• PROBLEM REQUIREMENTS: Output the listing exactly as written, apart from its pictures.

^^^^^^^^^^^^^^^^

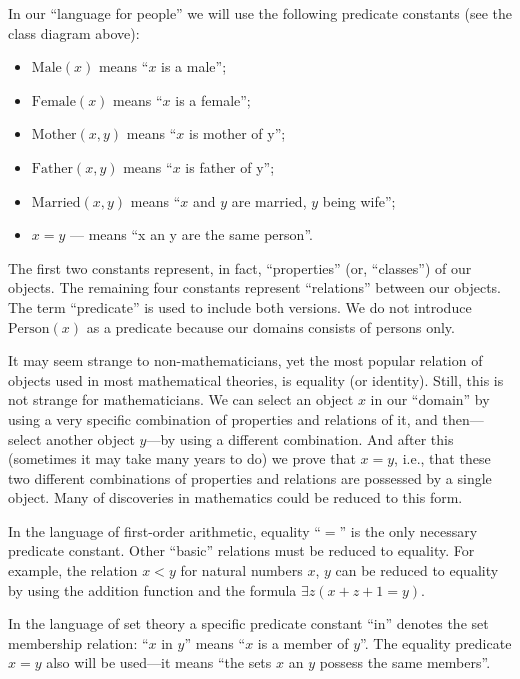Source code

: \begin{example}
In our ``language for people'' we will use the following predicate constants (see the class diagram above):
\begin{itemize}
    \item \(\mathrm{Male}(x)\) means ``\(x\) is a male'';
    \item \(\mathrm{Female}(x)\) means ``\(x\) is a female'';
    \item \(\mathrm{Mother}(x, y)\) means ``\(x\) is mother of y'';
    \item \(\mathrm{Father}(x, y)\) means ``\(x\) is father of y'';
    \item \(\mathrm{Married}(x, y)\) means ``\(x\) and \(y\) are married, \(y\) being wife'';
    \item \(x=y\) --- means ``x an y are the same person''.
\end{itemize}

The first two constants represent, in fact, ``properties'' (or, ``classes'') of our objects.
The remaining four constants represent ``relations'' between our objects.
The term ``predicate'' is used to include both versions.
We do not introduce \(\mathrm{Person}(x)\) as a predicate because our domains consists of persons only.
\end{example}

\begin{example}
It may seem strange to non-mathematicians, yet the most popular relation of objects used in most mathematical theories, is equality (or identity).
Still, this is not strange for mathematicians.
We can select an object \(x\) in our ``domain'' by using a very specific combination of properties and relations of it, and then---select another object \(y\)---by using a different combination.
And after this (sometimes it may take many years to do) we prove that \(x=y\), i.e., that these two different combinations of properties and relations are possessed by a single object.
Many of discoveries in mathematics could be reduced to this form.

In the language of first-order arithmetic, equality ``\(=\)'' is the only necessary predicate constant.
Other ``basic'' relations must be reduced to equality.
For example, the relation \(x<y\) for natural numbers \(x\), \(y\) can be reduced to equality by using the addition function and the formula \(\exists z(x+z+1=y)\).
\end{example}

\begin{example}
In the language of set theory a specific predicate constant ``in'' denotes the set membership relation: ``\(x\) in \(y\)'' means ``\(x\) is a member of \(y\)''.
The equality predicate \(x=y\) also will be used---it means ``the sets \(x\) an \(y\) possess the same members''.
\end{example}

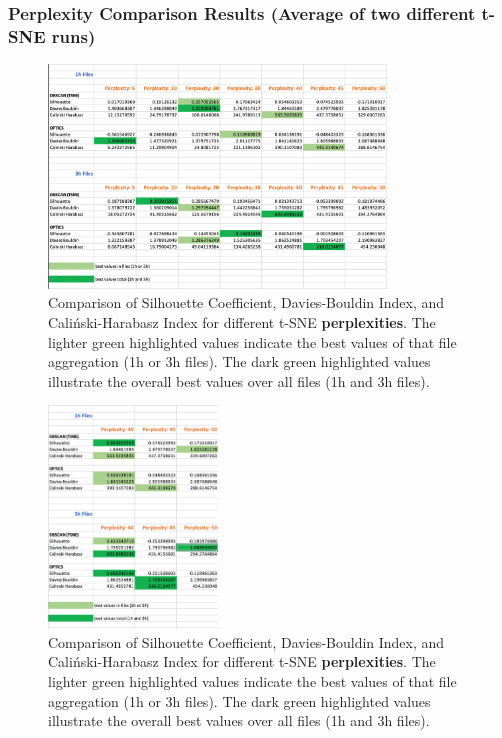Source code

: \subsubsection{Perplexity Comparison Results (Average of two different t-SNE runs)}
\label{appendix:compareAveragePerplexity}

\begin{figure}[H]
  \centering
  \includegraphics[width=0.8\textwidth]{./images/tsneParametersTest/perplexity/perplexityEvaluationScoresAverage.png}
  \caption{Comparison of Silhouette Coefficient, Davies-Bouldin Index, and Caliński-Harabasz Index for different t-SNE \textbf{perplexities}. The lighter green highlighted values indicate the best values of that file aggregation (1h or 3h files). The dark green highlighted values illustrate the overall best values over all files (1h and 3h files).}
  \label{figure:perplexityEvaluationScoresAverage}
\end{figure}

\begin{figure}[H]
  \centering
  \includegraphics[width=0.4\textwidth]{./images/tsneParametersTest/perplexity/perplexityEvaluationScoresDetailedAverage.png}
  \caption{Comparison of Silhouette Coefficient, Davies-Bouldin Index, and Caliński-Harabasz Index for different t-SNE \textbf{perplexities}. The lighter green highlighted values indicate the best values of that file aggregation (1h or 3h files). The dark green highlighted values illustrate the overall best values over all files (1h and 3h files).}
  \label{figure:perplexityEvaluationScoresDetailedAverage}
\end{figure}


\clearpage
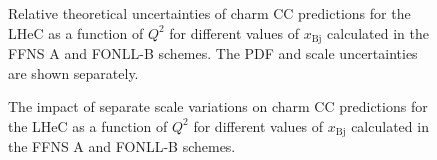 \documentclass[pdftex,twocolumn,epjc3]{svjour3}          %
\newcommand{\xbj}{\ensuremath{x_{\text{Bj}}}\xspace}
\newcommand{\fonll} {{FONLL-B}\xspace}
\newcommand{\ffns} {{FFNS A}\xspace}
\begin{document}
\begin{figure}
    \centering
    \caption{Relative theoretical uncertainties of charm CC predictions for the LHeC as a function of $Q^2$ for different values of \xbj calculated in the \ffns and \fonll schemes. The PDF and scale uncertainties are shown separately.}
    \label{fig:thpred-q2-unc}
\end{figure}

\begin{figure}
    \centering
    \caption{The impact of separate scale variations on charm CC predictions for the LHeC as a function of $Q^2$ for different values of \xbj calculated in the \ffns and \fonll schemes.}
    \label{fig:thpred-q2-varmu}
\end{figure}
\end{document}
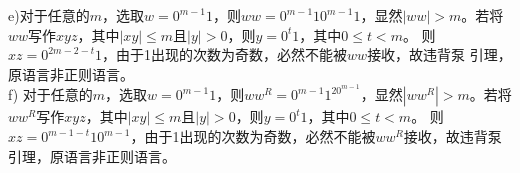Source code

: \begin{solution}
    e)对于任意的$m$，选取$w=0^{m-1}1$，则$ww=0^{m-1}10^{m-1}1$，显然$|ww|>m$。若将
    $ww$写作$xyz$，其中$|xy| \le m$且$|y| > 0$，则$y=0^{t}1$，其中$0 \le t < m$。
    则$xz = 0^{2m-2-t}1$，由于1出现的次数为奇数，必然不能被$ww$接收，故违背泵
    引理，原语言非正则语言。\\
    f) 对于任意的$m$，选取$w=0^{m-1}1$，则$ww^R=0^{m-1}1^20^{m-1}$，显然$|ww^R|>m$。若将
    $ww^R$写作$xyz$，其中$|xy| \le m$且$|y| > 0$，则$y=0^{t}1$，其中$0 \le t < m$。
    则$xz = 0^{m-1-t}10^{m-1}$，由于1出现的次数为奇数，必然不能被$ww^R$接收，故违背泵
    引理，原语言非正则语言。\\
\end{solution}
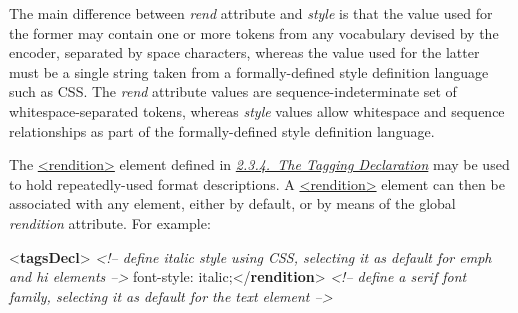 The main difference between {\itshape rend} attribute and {\itshape style} is that the value used for the former may contain one or more tokens from any vocabulary devised by the encoder, separated by space characters, whereas the value used for the latter must be a single string taken from a formally-defined style definition language such as CSS. The {\itshape rend} attribute values are sequence-indeterminate set of whitespace-separated tokens, whereas {\itshape style} values allow whitespace and sequence relationships as part of the formally-defined style definition language.\par
The \hyperref[TEI.rendition]{<rendition>} element defined in \textit{\hyperref[HD57]{2.3.4.\ The Tagging Declaration}} may be used to hold repeatedly-used format descriptions. A \hyperref[TEI.rendition]{<rendition>} element can then be associated with any element, either by default, or by means of the global {\itshape rendition} attribute. For example: \par\bgroup{}\exampleFont \begin{shaded}\noindent\mbox{}{<\textbf{tagsDecl}>}\mbox{}\newline 
\textit{<!-- define italic style using CSS, selecting it as default for emph and hi elements -->}\mbox{}\newline 
{}font-style: italic;{</\textbf{rendition}>}\mbox{}\newline 
\textit{<!-- define a serif font family, selecting it as default for the text element -->}\mbox{}\newline 
{}
\end{shaded}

^^^^^^^^^^^^^^^^

• FINISHED EXERCISE:
Source code

: \begin{example}
In our ``language for people'' we will use the following predicate constants (see the class diagram above):
\begin{itemize}
    \item \(\mathrm{Male}(x)\) means ``\(x\) is a male'';
    \item \(\mathrm{Female}(x)\) means ``\(x\) is a female'';
    \item \(\mathrm{Mother}(x, y)\) means ``\(x\) is mother of y'';
    \item \(\mathrm{Father}(x, y)\) means ``\(x\) is father of y'';
    \item \(\mathrm{Married}(x, y)\) means ``\(x\) and \(y\) are married, \(y\) being wife'';
    \item \(x=y\) --- means ``x an y are the same person''.
\end{itemize}

The first two constants represent, in fact, ``properties'' (or, ``classes'') of our objects.
The remaining four constants represent ``relations'' between our objects.
The term ``predicate'' is used to include both versions.
We do not introduce \(\mathrm{Person}(x)\) as a predicate because our domains consists of persons only.
\end{example}

\begin{example}
It may seem strange to non-mathematicians, yet the most popular relation of objects used in most mathematical theories, is equality (or identity).
Still, this is not strange for mathematicians.
We can select an object \(x\) in our ``domain'' by using a very specific combination of properties and relations of it, and then---select another object \(y\)---by using a different combination.
And after this (sometimes it may take many years to do) we prove that \(x=y\), i.e., that these two different combinations of properties and relations are possessed by a single object.
Many of discoveries in mathematics could be reduced to this form.

In the language of first-order arithmetic, equality ``\(=\)'' is the only necessary predicate constant.
Other ``basic'' relations must be reduced to equality.
For example, the relation \(x<y\) for natural numbers \(x\), \(y\) can be reduced to equality by using the addition function and the formula \(\exists z(x+z+1=y)\).
\end{example}

\begin{example}
In the language of set theory a specific predicate constant ``in'' denotes the set membership relation: ``\(x\) in \(y\)'' means ``\(x\) is a member of \(y\)''.
The equality predicate \(x=y\) also will be used---it means ``the sets \(x\) an \(y\) possess the same members''.
\end{example}

Source code

: \subsubsection{Perplexity Comparison Results (Average of two different t-SNE runs)}
\label{appendix:compareAveragePerplexity}

\begin{figure}[H]
  \centering
  \includegraphics[width=0.8\textwidth]{./images/tsneParametersTest/perplexity/perplexityEvaluationScoresAverage.png}
  \caption{Comparison of Silhouette Coefficient, Davies-Bouldin Index, and Caliński-Harabasz Index for different t-SNE \textbf{perplexities}. The lighter green highlighted values indicate the best values of that file aggregation (1h or 3h files). The dark green highlighted values illustrate the overall best values over all files (1h and 3h files).}
  \label{figure:perplexityEvaluationScoresAverage}
\end{figure}

\begin{figure}[H]
  \centering
  \includegraphics[width=0.4\textwidth]{./images/tsneParametersTest/perplexity/perplexityEvaluationScoresDetailedAverage.png}
  \caption{Comparison of Silhouette Coefficient, Davies-Bouldin Index, and Caliński-Harabasz Index for different t-SNE \textbf{perplexities}. The lighter green highlighted values indicate the best values of that file aggregation (1h or 3h files). The dark green highlighted values illustrate the overall best values over all files (1h and 3h files).}
  \label{figure:perplexityEvaluationScoresDetailedAverage}
\end{figure}


\clearpage
 \documentclass[pdftex,twocolumn,epjc3]{svjour3}          %
\newcommand{\xbj}{\ensuremath{x_{\text{Bj}}}\xspace}
\newcommand{\fonll} {{FONLL-B}\xspace}
\newcommand{\ffns} {{FFNS A}\xspace}
\begin{document}
\begin{figure}
    \centering
    \caption{Relative theoretical uncertainties of charm CC predictions for the LHeC as a function of $Q^2$ for different values of \xbj calculated in the \ffns and \fonll schemes. The PDF and scale uncertainties are shown separately.}
    \label{fig:thpred-q2-unc}
\end{figure}

\begin{figure}
    \centering
    \caption{The impact of separate scale variations on charm CC predictions for the LHeC as a function of $Q^2$ for different values of \xbj calculated in the \ffns and \fonll schemes.}
    \label{fig:thpred-q2-varmu}
\end{figure}
\end{document}
Source code

: \begin{solution}
    e)对于任意的$m$，选取$w=0^{m-1}1$，则$ww=0^{m-1}10^{m-1}1$，显然$|ww|>m$。若将
    $ww$写作$xyz$，其中$|xy| \le m$且$|y| > 0$，则$y=0^{t}1$，其中$0 \le t < m$。
    则$xz = 0^{2m-2-t}1$，由于1出现的次数为奇数，必然不能被$ww$接收，故违背泵
    引理，原语言非正则语言。\\
    f) 对于任意的$m$，选取$w=0^{m-1}1$，则$ww^R=0^{m-1}1^20^{m-1}$，显然$|ww^R|>m$。若将
    $ww^R$写作$xyz$，其中$|xy| \le m$且$|y| > 0$，则$y=0^{t}1$，其中$0 \le t < m$。
    则$xz = 0^{m-1-t}10^{m-1}$，由于1出现的次数为奇数，必然不能被$ww^R$接收，故违背泵
    引理，原语言非正则语言。\\
\end{solution}
 The main difference between {\itshape rend} attribute and {\itshape style} is that the value used for the former may contain one or more tokens from any vocabulary devised by the encoder, separated by space characters, whereas the value used for the latter must be a single string taken from a formally-defined style definition language such as CSS. The {\itshape rend} attribute values are sequence-indeterminate set of whitespace-separated tokens, whereas {\itshape style} values allow whitespace and sequence relationships as part of the formally-defined style definition language.\par
The \hyperref[TEI.rendition]{<rendition>} element defined in \textit{\hyperref[HD57]{2.3.4.\ The Tagging Declaration}} may be used to hold repeatedly-used format descriptions. A \hyperref[TEI.rendition]{<rendition>} element can then be associated with any element, either by default, or by means of the global {\itshape rendition} attribute. For example: \par\bgroup{}\exampleFont \begin{shaded}\noindent\mbox{}{<\textbf{tagsDecl}>}\mbox{}\newline 
\textit{<!-- define italic style using CSS, selecting it as default for emph and hi elements -->}\mbox{}\newline 
{}font-style: italic;{</\textbf{rendition}>}\mbox{}\newline 
\textit{<!-- define a serif font family, selecting it as default for the text element -->}\mbox{}\newline 
{}
\end{shaded}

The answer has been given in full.